Jonathan – You know what I hate about mangoes, watermelon and other types of melons. That itchy feeling you get at the back of your throat.
Tim – What itchy feeling?
Jonathan – You know, that itchy feeling.
Tim – I get an itchy feeling when I eat avocados and some nuts but not from mangoes and melons. I think you’re allergic to them
Jonathan – No…

(Now I’m a little perplexed to)

Tim – Joey, do you get an itchy feeling when you eat mangoes and melons
Joey – No.
Tim – I think you ARE allergic
Jonathan – But my brother gets the same thing
Tim – Maybe your brother is allergic too.

Apparently, Jonathan and Aaron had talked about it with each other before and because both of them experienced it, they figured that’s how it was for everyone else.


The last topic of discussion in my Child Developmental Psychology class was the egocentric development of children from ages 2 to about 5. They place a child at a table and the table has three objects going left to right as red, white, and blue. Then they have someone sitting at the table opposite them. They ask the child from left to right, what colors are there.

Red, White and Blue.

Then they ask the child, from the other person’s point of view, what are the colors from left to right.

Red, White and Blue.

Because they have only a monoperception of the world, they can’t fathom that for the other person, it could be another way.

Another example is with children and sharing toys. When a child plays with a toy, he’s happy. Because he’s happy, hey thinks everyone is happy. When another child plays with the toy, he’s unhappy. The child wants to take the toy because he thinks if he’s happy then the other child would be happy as well.

Egocentrism isn’t just a child thing, however.

Dr. Kent Yamauchi gave an example for the class. When a teacher asks a hard question in class, the students start to slouch in their chairs and try to hide their faces. Their eyes go to other places into the distance. Their egocentric belief is that if the student doesn’t see the teacher, the teacher wouldn’t see them and call on them.
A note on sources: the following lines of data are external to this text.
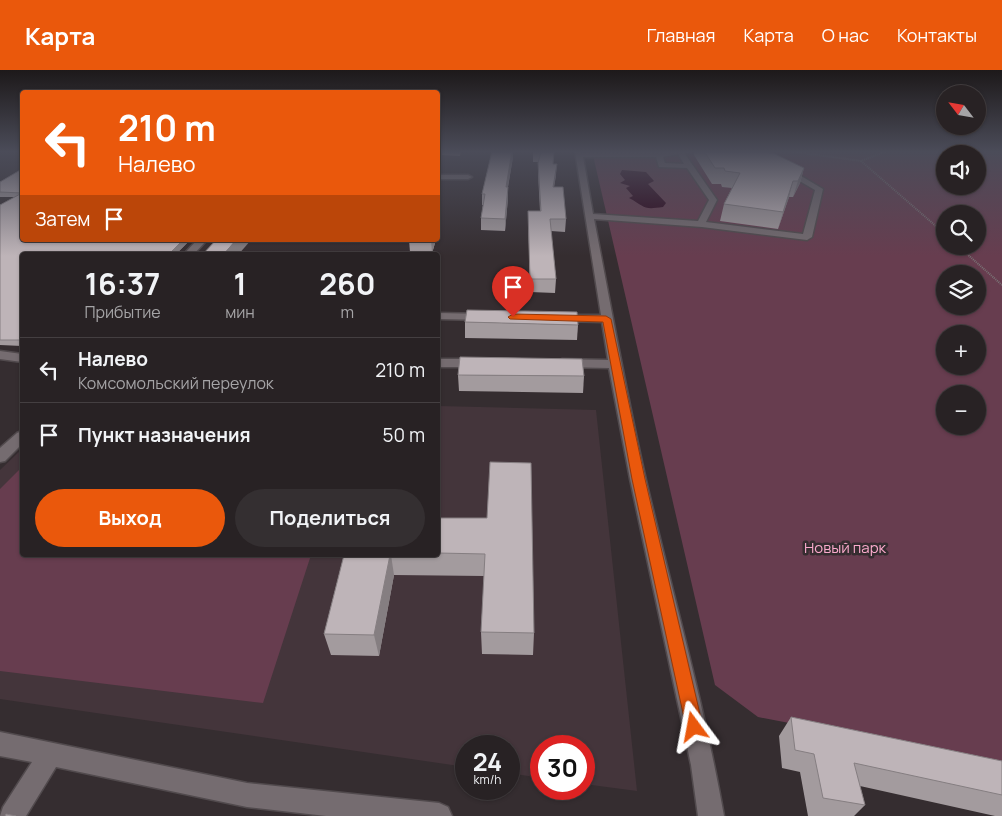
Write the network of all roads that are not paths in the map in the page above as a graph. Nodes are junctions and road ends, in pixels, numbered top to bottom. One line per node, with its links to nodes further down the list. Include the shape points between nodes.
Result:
1 (584, 186): 4 (street)
2 (703, 186): 5 (street, via 713,200)
3 (814, 186): 5 (street, via 819,189 807,237)
4 (590, 216): 5 (street); 11 (street)
5 (702, 224)
6 (200, 242): 7 (street)
7 (191, 252)
8 (440, 316): 9 (street)
9 (497, 317)
10 (547, 318): 11 (street)
11 (606, 319): 17 (street)
12 (0, 355): 13 (street)
13 (20, 358)
14 (440, 363): 15 (street)
15 (497, 363)
16 (546, 363): 17 (street)
17 (615, 364): 25 (street, via 703,765)
18 (20, 438): 19 (street)
19 (0, 457)
20 (0, 744): 21 (street)
21 (51, 754): 22 (street, via 247,796); 23 (street)
22 (408, 814): 24 (street)
23 (12, 816)
24 (439, 816)
25 (710, 816)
My conversation with Jonathan made me think. What’re my mangoes? What do I perceive to be true but isn’t actually.


I hear this occasionally in sports. I remember the Dodgers had a shortstop named Jose Offerman in the 90’s. The Dodger coaches couldn’t understand why he always took an unusual route to the ball when he fielded it. He was a terrible fielder.

They realized his eyes were terrible, and he could barely see the ball coming to him. When asked why he hadn’t gotten glasses, he said he just didn’t know they were bad.
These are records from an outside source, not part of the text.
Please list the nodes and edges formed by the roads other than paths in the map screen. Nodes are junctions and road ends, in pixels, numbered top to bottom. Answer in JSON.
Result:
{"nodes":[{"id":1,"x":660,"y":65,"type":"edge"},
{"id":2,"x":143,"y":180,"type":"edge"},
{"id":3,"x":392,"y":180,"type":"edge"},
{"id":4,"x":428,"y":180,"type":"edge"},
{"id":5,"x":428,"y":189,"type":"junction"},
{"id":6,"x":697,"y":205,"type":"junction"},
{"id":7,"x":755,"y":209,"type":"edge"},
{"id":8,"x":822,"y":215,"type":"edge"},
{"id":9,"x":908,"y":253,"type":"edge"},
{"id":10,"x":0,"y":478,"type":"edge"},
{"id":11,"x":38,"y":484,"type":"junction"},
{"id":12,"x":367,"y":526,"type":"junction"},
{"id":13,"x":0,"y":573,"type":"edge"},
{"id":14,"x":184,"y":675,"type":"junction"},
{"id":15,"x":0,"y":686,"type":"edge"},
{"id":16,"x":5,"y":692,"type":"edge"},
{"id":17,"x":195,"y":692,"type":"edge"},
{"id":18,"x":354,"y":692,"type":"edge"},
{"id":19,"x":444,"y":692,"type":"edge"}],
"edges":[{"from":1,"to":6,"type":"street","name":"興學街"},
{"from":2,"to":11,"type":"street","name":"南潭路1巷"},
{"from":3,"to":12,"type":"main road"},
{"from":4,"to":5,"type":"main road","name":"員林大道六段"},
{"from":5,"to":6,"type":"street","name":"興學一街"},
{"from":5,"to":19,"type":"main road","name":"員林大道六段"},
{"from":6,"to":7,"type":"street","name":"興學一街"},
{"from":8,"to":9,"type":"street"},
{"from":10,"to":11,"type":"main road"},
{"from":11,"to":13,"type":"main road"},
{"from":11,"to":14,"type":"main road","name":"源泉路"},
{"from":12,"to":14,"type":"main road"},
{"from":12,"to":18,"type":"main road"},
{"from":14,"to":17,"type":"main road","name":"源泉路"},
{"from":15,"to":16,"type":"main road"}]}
They got him glasses. What happened? Well, his defense never really got better (He was just a poor defender), his hitting did, however, improve.

Former Dodger pitcher Mark Hendrickson has a similar story.


Later on, Jonathan asked me if I used the back of my phone to file my nails (because the phone case grooved).

Tim – I don’t file my nails
Jonathan – Then your nail is sharp
Tim – When I use my nail clipper, I cut using the derivative till it’s smooth.
Jonathan – I cut once on one side, then the other side, then down the middle then I file it to be smooth. That’s how Aaron and I do it.

We concluded that this is probably why Jonathan and Aaron’s nails are so pretty.


“In Cambodia, the average salary for a worker each day is only 1 or 2 dollars.”
– Ken Pak on his missionary trip.


I suppose the reality of it is that I can’t see my own mango.

And when other people do point out my mango, it seems unreal.